One Step at a Time
This is a phrase that I am sure you have heard often, especially when connected to both your mental and/or physical health. But let's face it, without any context these are just words. How do we interpret them into practical actions that will help get us to where we want to be?
I have intentionally used the word “want” because taking that first step when you think it is something you “should do” or “have been told to do” will be so much more difficult. It makes it more overwhelming without a clear path forward. It often feels like a giant, undefined task. But the desire to feel better, physically and emotionally can be a profound internal motivator. When that desire is genuine, it can fuel your motivation and help you overcome challenges.
No amount of external pressure from doctors or even family can compare to your inner drive. This is the difference between doing something because you have to and doing it because you want to. It can transform your goals from a chore into a journey of self-care.
I think this is even more profound when it comes to our mental health as it isn't something you can easily see or touch. It can be harder to pinpoint exactly what you are trying to achieve. But as our physical well-being can affect our mental health then we must consider both when trying to set ourselves achievable goals.
My insights are from my own experiences and everyone looks at things differently but I wanted to share how I set about meeting my goals one step at a time.
So, looking at our physical self first, one sentiment that comes across consistently is improving our fitness levels and/or losing weight. Now,I have struggled with my weight for many many years and was classed as significantly obese. This contributed to the fact that I did not have any sort of exercise routine. So when I started on my heart health journey and my specialist told me I needed to lose weight (and I am not talking about just a few pounds) and exercise more (a word I was allergic to ðŸ¤) I was beyond paralysed at the thought. It wasn't just a hill I was looking to climb, it was Mount Everest!
But once I got over the shock I decided to try and break it down a bit. The first thing I did was to work on changing my relationship with food. I wasn't focusing on an end goal which was too overwhelming but instead I decided to look at changes I could make that I would be able to live with long term. Rushing to the finish line, only to relapse wasn't the way forward. Been there and done that! So I started small, I didn't focus on the amount of weight I had to lose but rather was what I was eating balanced? I questioned the snacks I ate, swapped full fat crisps for low fat alternatives. I swapped puddings for 0% fat yoghurts and lots of fruit and I didn't look further than one week at a time. As I got through each week, I did a little happy dance☺️. Oh, there were days that were hard and yes, there were some relapses but I saw them as just that. I didn't give up, just accepted it was a bump in the road and started back on my journey the next day.
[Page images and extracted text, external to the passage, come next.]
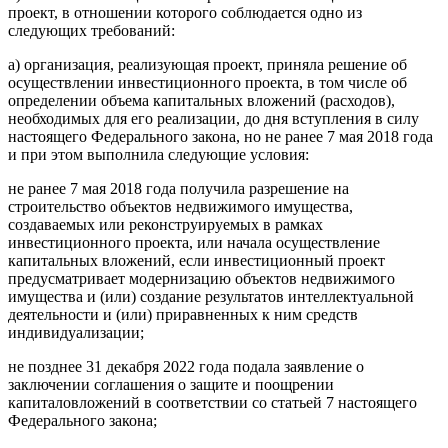
проект, в отношении которого соблюдается одно из
следующих требований:
а) организация, реализующая проект, приняла решение об
осуществлении инвестиционного проекта, в том числе об
определении объема капитальных вложений (расходов),
необходимых для его реализации, до дня вступления в силу
настоящего Федерального закона, но не ранее 7 мая 2018 года
и при этом выполнила следующие условия:
не ранее 7 мая 2018 года получила разрешение на
строительство объектов недвижимого имущества,
создаваемых или реконструируемых в рамках
инвестиционного проекта, или начала осуществление
капитальных вложений, если инвестиционный проект
предусматривает модернизацию объектов недвижимого
имущества и (или) создание результатов интеллектуальной
деятельности и (или) приравненных к ним средств
индивидуализации;
не позднее 31 декабря 2022 года подала заявление о
заключении соглашения о защите и поощрении
капиталовложений в соответствии со статьей 7 настоящего
Федерального закона;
Incredibly within a few weeks I felt I could manage to try a little walking. The first few weeks I started this were very hard. I couldn't even get half a mile without stopping and sitting and I was so out of breath. But I listened to my body and within a few months I could do a mile with a few stops, then a mile without any stops. Then I was walking every single day and though it has taken me a few years I have lost nearly 5 stone and walk 3 miles every day.
The funny thing is that this regime did start to help foster a more positive mindset in my mental health. It didn't make my anxiety go away but the best way I can describe it was like the saying of “not being able to see the wood for trees”. Because I was no longer so focused on racing to the top of Mount Everest I started to see the achievable steps I was taking and I could appreciate the journey itself more. This in turn helped lessen the grip of my anxiety by shifting my focus to my accomplishments.
I found I could express some of my more unpleasant emotions more clearly in my journal without judgment making them feel less overwhelming. But more importantly I could also celebrate my little wins so if at other times when I was having a bad day I could read this and it would help me get back on track.
The most important thing to remember is that whatever journey you are on isn't about perfection. It's about small, consistent actions that add up over time. The goal is progress, not perfection.
I can't help but feel this would make a brilliant premise for a TV gameshow. It could be called “Milestone moments” and it would be a bit like the krypton factor which aimed to find the "ultimate human" by testing contestants' physical and mental abilities through a series of pre-determined and incredibly challenging rounds. Only in this show one contestant would pick from a list of light hearted tasks and each week the show would be a highlight of how they got on in a non-judgmental, celebratory way . It would be a great way to showcase the small, everyday victories we can all experience. Imagine a contestant trying to learn how to bake a cake, master a magic trick, or finally be able to parallel park without breaking into a sweat 😆. The show could follow their journey, from their comical setbacks, the moments of frustration, and the pure joy of finally succeeding. The game would only conclude when their task list is complete.
Hmm, I think my first task would definitely be parallel parking. I break out in a cold sweat just thinking about it 🫣😆
Thank you for reading and a virtual hug to you all.